What’s the first thing you do after a stressful day at work or an anxiety-provoking call? If it’s dive into a box of cookies, you’re not alone.
If you’re struggling with healthy eating, managing stress is of course a great solution. (Poor eating habits are hardly the only harmful effect of under-managed stress.) But that’s not easy, and besides, willpower doesn’t actually go all that far in helping us manage our diets. We’re incredibly susceptible to our environments.
It might not sound like it, but this is in fact excellent news! Why? You can get yourself to eat more healthily by just changing what’s around you. A few lowkey ways to circumvent your tendency to sabotage your food choices and portion size choices might result in better long term goals.
- Keep treats out of sight and reach. You’re much more likely to snack on food if you can see it. One study found that female office workers ate the most chocolate if it was in a clear, within-reach container, and the least chocolate if it was in an opaque, out-of-reach container. So don’t make that cookie jar glass, and definitely don’t keep it on the counter: store those goodies in a cabinet (and maybe even toward the very back)!
- Use a small plate. The bigger the serving vessel, the more you’ll eat, even if you don’t like the food all that much. So serve yourself on a small bowl or plate. If you’re genuinely hungry when you’re finished, you can always go back for more.

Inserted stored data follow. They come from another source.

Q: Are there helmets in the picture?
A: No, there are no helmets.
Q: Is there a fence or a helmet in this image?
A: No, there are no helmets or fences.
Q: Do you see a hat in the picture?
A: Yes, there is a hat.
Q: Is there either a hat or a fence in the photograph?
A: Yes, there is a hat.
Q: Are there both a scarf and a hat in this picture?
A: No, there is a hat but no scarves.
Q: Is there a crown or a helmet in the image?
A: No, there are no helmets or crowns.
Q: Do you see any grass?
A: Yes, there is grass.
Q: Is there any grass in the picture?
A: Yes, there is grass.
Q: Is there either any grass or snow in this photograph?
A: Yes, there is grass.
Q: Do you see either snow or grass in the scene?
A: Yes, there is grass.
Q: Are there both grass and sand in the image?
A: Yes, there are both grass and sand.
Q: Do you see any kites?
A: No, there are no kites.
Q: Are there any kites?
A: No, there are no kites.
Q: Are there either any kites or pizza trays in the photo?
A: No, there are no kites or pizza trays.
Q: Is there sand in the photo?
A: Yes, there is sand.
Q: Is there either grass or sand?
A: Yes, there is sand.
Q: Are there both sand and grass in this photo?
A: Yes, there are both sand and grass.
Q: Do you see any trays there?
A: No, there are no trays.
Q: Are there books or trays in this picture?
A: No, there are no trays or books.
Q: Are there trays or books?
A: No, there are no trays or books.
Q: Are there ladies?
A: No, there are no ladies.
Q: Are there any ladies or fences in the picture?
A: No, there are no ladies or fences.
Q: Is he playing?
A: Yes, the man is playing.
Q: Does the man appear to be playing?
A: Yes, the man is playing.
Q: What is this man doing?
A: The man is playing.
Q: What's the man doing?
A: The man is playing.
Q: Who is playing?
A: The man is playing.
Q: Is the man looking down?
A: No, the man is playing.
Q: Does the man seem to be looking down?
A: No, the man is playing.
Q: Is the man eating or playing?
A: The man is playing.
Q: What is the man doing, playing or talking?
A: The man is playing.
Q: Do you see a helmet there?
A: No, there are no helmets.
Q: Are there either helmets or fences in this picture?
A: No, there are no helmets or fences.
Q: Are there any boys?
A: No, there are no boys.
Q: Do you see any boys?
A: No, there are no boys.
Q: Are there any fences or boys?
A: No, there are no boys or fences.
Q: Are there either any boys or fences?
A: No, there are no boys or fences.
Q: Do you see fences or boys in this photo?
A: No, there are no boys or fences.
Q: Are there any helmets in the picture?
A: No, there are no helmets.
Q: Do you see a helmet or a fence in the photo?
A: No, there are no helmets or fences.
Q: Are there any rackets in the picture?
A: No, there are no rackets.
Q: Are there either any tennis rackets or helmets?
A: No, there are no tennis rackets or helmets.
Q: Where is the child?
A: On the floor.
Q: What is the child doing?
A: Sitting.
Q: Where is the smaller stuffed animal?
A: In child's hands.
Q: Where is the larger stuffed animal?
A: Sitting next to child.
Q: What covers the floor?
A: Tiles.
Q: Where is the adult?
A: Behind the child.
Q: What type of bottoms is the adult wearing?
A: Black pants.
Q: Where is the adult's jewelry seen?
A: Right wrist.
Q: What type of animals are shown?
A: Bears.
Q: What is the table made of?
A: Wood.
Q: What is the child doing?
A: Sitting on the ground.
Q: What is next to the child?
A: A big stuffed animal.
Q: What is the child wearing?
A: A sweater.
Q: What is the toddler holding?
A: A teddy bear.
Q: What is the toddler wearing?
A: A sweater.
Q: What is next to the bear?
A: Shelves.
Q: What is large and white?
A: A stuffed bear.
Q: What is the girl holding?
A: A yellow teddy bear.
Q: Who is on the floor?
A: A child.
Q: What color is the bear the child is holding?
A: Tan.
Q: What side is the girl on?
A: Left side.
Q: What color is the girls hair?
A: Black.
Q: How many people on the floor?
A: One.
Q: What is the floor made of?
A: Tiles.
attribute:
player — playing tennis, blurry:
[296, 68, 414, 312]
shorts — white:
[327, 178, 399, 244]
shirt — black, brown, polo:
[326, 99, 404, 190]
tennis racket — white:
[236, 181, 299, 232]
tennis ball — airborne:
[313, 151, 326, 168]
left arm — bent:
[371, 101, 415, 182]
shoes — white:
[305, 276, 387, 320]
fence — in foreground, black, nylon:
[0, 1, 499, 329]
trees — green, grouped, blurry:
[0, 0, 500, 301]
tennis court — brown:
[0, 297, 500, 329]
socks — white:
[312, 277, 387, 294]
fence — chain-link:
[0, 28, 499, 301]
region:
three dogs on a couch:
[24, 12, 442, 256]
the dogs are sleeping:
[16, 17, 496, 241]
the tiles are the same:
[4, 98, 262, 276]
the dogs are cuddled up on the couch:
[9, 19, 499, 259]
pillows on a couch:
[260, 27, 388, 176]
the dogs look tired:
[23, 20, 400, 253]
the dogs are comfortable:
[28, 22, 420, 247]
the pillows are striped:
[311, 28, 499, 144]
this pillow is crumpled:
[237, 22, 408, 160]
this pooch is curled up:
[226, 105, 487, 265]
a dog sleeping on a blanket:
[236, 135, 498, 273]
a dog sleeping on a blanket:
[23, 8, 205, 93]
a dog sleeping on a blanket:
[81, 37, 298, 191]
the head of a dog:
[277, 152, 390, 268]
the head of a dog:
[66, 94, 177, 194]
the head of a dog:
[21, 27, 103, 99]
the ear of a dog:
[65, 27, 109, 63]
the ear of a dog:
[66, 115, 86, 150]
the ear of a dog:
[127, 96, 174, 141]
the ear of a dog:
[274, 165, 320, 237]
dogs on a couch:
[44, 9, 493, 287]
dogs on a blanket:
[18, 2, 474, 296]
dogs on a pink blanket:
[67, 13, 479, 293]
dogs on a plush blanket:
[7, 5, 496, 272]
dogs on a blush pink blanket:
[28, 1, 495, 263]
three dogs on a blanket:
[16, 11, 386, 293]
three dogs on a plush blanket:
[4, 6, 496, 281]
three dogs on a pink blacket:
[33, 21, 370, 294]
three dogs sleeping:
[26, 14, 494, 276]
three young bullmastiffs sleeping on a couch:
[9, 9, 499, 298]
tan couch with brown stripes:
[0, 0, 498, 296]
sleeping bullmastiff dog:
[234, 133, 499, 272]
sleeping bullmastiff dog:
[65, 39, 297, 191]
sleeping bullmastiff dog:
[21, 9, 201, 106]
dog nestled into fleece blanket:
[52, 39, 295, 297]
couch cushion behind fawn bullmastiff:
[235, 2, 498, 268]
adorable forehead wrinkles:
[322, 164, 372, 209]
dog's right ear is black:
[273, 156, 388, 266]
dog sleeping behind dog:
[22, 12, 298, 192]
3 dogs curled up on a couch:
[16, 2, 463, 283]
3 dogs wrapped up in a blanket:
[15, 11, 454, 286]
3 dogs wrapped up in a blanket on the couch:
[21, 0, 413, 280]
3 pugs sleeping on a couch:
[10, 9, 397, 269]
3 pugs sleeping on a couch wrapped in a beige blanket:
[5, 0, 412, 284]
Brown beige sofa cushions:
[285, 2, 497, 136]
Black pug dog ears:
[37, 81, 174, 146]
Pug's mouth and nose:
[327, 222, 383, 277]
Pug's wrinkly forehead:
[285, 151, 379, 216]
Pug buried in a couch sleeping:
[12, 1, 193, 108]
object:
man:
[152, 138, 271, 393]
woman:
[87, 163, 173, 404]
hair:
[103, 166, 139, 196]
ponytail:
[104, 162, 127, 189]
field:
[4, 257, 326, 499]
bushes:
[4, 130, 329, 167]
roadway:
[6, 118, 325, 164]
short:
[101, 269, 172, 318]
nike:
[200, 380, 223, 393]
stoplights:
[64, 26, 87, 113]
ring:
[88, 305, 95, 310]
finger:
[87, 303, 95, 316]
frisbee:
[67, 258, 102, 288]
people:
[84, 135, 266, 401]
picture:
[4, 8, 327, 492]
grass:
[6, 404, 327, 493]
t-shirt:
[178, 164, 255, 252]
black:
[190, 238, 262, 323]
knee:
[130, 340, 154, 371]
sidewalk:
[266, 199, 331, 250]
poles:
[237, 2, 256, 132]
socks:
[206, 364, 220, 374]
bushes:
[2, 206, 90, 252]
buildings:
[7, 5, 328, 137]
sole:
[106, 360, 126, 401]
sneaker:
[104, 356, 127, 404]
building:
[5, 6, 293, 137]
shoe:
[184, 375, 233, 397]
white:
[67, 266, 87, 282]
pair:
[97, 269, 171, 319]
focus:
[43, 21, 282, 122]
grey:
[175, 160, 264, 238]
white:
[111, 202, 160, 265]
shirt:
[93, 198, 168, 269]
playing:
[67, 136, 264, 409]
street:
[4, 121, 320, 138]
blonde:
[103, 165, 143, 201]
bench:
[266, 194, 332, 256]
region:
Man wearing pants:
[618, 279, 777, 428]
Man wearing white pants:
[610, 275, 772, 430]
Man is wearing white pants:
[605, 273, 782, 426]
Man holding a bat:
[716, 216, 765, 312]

- Choose your plate color wisely. Some people suggest that participants ate less cookies and popcorn when they were served on red plates. But other research shows that when the color of the food matches the color of the plate, we eat more. So go for that red plate—unless you’re eating pasta with tomato sauce.
- Pick restaurants with softer music and lighting. It won’t change what you order, but it’ll change how much you eat: try turning down the lights at the dinner table at home—and, if you’ve been blasting the tunes, turn the volume down, too!